Singh was born in Nairobi to parents that had immigrated to Kenya from India; the family moved to the U.S. (for his father’s postdoc in entomology) when he was ten. He studied biology and history at the University of Rochester before entering the Tri-lnstitutional MD-PhD Program; in addition to his Weill Cornell degree, he holds a doctorate in neuroscience from Rockefeller. It was during grad school that Singh became more observant and was formally initiated into the Sikh faith; the religion is non-proselytizing, has no priestly class, and requires adherents to choose initiation as adults. “Its core tenets are to remember the universal, that we’re part of a greater force that connects us all; to be proactive in your community; and to always give to others,” Singh says.

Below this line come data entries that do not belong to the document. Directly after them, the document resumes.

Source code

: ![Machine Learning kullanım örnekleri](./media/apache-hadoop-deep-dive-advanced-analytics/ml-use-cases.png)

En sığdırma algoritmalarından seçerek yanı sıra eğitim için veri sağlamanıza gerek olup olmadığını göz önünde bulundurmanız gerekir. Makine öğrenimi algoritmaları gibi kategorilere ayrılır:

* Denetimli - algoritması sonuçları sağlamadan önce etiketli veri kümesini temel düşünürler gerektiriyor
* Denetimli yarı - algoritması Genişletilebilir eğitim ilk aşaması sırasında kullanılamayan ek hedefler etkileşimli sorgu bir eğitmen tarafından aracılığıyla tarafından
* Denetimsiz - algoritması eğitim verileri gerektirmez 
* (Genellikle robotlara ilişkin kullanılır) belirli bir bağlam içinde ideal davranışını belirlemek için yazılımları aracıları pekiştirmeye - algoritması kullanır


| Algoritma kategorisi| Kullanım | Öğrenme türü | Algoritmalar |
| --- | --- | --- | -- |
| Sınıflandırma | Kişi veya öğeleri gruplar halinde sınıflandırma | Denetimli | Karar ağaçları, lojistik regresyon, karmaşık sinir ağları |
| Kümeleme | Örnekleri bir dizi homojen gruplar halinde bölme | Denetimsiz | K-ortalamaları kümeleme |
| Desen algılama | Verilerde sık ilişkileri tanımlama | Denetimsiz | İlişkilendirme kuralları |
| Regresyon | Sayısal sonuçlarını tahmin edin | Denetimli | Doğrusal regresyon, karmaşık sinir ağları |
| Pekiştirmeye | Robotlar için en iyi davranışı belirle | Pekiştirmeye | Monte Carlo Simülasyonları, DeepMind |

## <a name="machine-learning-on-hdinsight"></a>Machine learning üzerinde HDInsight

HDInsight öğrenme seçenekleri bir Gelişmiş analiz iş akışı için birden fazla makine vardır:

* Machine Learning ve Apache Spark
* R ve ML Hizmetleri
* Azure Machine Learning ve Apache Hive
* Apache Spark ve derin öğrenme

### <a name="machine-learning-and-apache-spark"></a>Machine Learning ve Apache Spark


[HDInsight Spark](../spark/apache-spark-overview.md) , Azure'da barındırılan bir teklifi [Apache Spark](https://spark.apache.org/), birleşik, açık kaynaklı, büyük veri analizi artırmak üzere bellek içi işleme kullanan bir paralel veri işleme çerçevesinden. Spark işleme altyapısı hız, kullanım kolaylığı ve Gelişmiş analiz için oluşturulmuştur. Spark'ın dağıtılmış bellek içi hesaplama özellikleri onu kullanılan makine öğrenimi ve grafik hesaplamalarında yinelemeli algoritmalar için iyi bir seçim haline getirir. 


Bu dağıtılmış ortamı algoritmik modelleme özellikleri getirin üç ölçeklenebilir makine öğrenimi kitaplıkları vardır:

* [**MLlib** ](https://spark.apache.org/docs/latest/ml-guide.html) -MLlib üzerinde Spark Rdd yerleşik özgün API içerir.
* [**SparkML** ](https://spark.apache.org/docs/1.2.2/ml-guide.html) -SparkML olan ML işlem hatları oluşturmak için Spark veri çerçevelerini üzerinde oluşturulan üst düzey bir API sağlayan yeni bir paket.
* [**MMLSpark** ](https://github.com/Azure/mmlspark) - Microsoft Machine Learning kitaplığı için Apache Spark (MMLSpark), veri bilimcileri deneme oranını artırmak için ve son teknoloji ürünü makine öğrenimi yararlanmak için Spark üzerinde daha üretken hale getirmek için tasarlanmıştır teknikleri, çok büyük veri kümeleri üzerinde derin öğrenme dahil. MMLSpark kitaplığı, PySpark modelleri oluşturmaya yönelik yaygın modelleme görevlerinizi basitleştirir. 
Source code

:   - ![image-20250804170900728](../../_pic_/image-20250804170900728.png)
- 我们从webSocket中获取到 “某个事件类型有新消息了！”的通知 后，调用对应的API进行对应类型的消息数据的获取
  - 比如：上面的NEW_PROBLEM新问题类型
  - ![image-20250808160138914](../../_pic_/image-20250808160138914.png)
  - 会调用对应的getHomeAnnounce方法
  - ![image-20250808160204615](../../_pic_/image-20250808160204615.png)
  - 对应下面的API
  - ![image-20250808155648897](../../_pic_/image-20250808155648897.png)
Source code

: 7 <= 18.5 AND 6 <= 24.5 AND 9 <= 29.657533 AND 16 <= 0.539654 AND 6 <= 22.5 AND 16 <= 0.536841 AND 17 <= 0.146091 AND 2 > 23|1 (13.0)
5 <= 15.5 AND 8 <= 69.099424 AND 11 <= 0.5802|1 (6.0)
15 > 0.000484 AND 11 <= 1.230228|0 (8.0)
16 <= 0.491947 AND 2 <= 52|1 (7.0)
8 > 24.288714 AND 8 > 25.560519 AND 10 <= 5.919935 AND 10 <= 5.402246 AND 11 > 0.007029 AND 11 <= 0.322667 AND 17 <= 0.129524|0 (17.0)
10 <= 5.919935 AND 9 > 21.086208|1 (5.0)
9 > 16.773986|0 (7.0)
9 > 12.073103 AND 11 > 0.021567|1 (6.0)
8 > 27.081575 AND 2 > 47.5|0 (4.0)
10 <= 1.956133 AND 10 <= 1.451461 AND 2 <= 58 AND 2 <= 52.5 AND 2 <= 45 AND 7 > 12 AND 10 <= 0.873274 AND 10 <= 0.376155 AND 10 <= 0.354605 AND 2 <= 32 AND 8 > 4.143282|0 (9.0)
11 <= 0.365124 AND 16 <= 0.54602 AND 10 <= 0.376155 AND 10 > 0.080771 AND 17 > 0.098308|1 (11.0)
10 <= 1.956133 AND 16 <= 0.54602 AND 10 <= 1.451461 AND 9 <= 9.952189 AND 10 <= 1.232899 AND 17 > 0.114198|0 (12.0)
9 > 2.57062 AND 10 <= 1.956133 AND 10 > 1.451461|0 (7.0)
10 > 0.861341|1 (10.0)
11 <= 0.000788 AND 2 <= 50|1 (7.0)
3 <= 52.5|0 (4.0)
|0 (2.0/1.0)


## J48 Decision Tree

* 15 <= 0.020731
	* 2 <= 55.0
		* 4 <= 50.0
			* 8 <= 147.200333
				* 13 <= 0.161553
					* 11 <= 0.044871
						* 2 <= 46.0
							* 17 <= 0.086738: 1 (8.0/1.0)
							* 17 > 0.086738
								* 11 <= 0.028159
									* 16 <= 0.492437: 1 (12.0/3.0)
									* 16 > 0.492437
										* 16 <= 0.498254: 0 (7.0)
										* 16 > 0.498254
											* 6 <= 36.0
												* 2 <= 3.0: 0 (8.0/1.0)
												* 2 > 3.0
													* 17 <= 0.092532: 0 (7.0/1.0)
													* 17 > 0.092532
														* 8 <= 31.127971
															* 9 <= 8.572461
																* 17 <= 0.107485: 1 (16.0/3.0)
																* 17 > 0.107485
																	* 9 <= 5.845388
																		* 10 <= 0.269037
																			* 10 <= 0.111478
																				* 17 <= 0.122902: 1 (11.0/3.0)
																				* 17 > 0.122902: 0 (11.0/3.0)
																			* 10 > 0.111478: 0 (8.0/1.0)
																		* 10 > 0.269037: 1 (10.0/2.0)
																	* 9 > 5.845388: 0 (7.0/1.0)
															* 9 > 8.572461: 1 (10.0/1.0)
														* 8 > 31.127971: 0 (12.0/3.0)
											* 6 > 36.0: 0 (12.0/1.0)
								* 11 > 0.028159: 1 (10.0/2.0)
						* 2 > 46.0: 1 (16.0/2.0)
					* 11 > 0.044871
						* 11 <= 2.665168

“It believes that there are many paths to achieving oneness with the universe and emphasizes love, compassion, and justice.” The religion’s principles, he notes, dovetail with those of medicine. “Sikhism emphasizes working in one’s community for the betterment of all, regardless of background—and in concrete, practical ways, being a doctor can be a wonderful way to do this,” he says. “At the same time, my faith guides me to reframe the doctor-patient relationship from a hierarchal one to that of achieving a shared goal of bettering health in ways that lead to a more caring society.”
Singh’s activism has been both global and local. Through Columbia’s Earth Institute, he’s director of systems design and chairman of the One Million Community Health Worker Campaign, which is hosted by the African Union.
He’s an advisor to City Health Works, a nonprofit (founded by his wife, a Columbia-educated MBA) that aids Harlem residents coping with chronic disease. In 2012, the Robert Wood Johnson Foundation named him one of ten Young Leaders, people under forty who’ve made exceptional contributions to improving the nation’s health. “For the most part, in a professional setting, my beard and my turban have been an asset,” Singh muses. “People remember me. I have the opportunity to make the first move and set the precedent for what type of person I am. I’m basically asked, ‘What’s your deal? Why do you wear that?,’ which I welcome. I think all the questions are opportunities.”